## Esercizi
• 1. Riduci a un elenco puntato più breve il paragrafo del testo sull'ingiusta detenzione che comincia con «Con provvedimento depositato», mantenendo i fatti principali.
• 2. Riporta tutti gli importi in euro citati nel testo sull'ingiusta detenzione, nell'ordine in cui compaiono.

## Testo
────────

Con provvedimento depositato il 19 marzo 2008 la Corte di Appello di Napoli liquidava in favore di B.I. la somma di Euro 35.000,00 a titolo di riparazione per l’ingiusta detenzione dalla stessa subita, per la durata di 3 giorni in carcere e 11 giorni agli arresti domiciliari; la Corte stessa perveniva al "quantum" liquidato mediante la somma di singole "voci" così precisate: Euro 707,46 per la detenzione in carcere (Euro 235,82 x 3 giorni) ed Euro 1297,01 per la detenzione domiciliare (Euro 117,91 x 11 giorni) per un totale di Euro 2.004,47; la restante somma, a ristoro delle conseguenze personali e familiari scaturite dalla detenzione, avuto riguardo alla giovane età dell’interessata – trattandosi di studentessa incensurata di 18 anni – ed alle conseguenze fisiche e psichiche quali descritte nella documentazione allegata all’istanza di equa riparazione.

────────

## Voci
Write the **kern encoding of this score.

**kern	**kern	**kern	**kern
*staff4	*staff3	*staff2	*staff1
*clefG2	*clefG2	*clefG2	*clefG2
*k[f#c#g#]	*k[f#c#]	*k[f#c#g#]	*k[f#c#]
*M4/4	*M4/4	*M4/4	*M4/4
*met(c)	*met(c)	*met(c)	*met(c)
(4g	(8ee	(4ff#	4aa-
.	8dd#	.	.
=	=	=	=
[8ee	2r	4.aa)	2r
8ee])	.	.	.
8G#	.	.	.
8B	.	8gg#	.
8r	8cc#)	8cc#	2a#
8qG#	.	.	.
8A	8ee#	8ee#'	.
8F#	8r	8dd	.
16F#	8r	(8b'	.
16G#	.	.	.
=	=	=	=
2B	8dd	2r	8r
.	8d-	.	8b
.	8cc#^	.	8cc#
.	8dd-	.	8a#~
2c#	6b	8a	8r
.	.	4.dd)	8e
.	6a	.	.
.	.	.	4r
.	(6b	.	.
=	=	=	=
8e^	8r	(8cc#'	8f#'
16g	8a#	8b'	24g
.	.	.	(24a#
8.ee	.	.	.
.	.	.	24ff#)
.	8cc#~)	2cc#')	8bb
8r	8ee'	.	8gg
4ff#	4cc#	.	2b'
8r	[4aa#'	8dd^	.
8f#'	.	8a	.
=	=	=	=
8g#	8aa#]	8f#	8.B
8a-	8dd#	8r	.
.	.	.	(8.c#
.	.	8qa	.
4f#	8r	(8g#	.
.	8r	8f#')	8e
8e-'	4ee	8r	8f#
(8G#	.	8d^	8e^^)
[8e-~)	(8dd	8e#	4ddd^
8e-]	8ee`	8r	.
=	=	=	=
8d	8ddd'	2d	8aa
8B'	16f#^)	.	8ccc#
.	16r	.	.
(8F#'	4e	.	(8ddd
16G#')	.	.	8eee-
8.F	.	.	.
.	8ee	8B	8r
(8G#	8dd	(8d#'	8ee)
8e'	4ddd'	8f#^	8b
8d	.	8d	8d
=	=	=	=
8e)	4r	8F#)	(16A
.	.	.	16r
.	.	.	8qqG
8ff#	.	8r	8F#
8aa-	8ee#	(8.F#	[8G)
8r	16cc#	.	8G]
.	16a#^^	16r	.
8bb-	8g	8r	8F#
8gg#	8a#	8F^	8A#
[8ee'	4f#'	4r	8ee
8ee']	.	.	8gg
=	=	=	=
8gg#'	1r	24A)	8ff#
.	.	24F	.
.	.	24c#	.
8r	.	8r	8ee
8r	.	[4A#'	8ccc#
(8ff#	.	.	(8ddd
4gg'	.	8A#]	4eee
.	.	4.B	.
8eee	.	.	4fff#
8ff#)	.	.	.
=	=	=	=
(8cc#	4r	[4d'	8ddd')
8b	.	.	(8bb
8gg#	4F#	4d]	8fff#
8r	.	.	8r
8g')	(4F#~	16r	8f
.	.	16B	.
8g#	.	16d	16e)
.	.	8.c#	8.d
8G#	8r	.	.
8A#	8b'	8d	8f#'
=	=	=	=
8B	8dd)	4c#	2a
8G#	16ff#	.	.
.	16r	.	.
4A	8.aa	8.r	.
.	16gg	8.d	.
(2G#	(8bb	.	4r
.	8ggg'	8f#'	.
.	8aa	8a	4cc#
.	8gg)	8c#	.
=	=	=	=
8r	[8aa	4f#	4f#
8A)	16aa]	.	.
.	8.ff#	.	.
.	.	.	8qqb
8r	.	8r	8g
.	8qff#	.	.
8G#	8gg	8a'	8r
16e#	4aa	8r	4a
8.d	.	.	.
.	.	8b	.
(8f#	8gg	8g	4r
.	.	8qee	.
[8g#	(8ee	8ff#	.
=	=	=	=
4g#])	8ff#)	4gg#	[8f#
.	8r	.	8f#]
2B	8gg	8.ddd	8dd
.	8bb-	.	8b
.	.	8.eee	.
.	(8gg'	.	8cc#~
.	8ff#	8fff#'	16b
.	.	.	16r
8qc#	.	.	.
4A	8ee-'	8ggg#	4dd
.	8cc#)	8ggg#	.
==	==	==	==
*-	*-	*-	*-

────────

## Soluzioni
• 1.
- Provvedimento depositato il 19 marzo 2008 dalla Corte di Appello di Napoli.
- A B.I. viene liquidata la somma di Euro 35.000,00 come riparazione per l'ingiusta detenzione: 3 giorni in carcere e 11 giorni agli arresti domiciliari.
- Detenzione in carcere: Euro 707,46 (Euro 235,82 x 3 giorni).
- Detenzione domiciliare: Euro 1297,01 (Euro 117,91 x 11 giorni).
- Totale per la detenzione: Euro 2.004,47.
- Il resto della somma ripara le conseguenze personali e familiari della detenzione. Si tiene conto della giovane età dell'interessata, studentessa incensurata di 18 anni. Si considerano anche le conseguenze fisiche e psichiche descritte nella documentazione allegata all'istanza.

• 2.
- Euro 35.000,00
- Euro 707,46
- Euro 235,82
- Euro 1297,01
- Euro 117,91
- Euro 2.004,47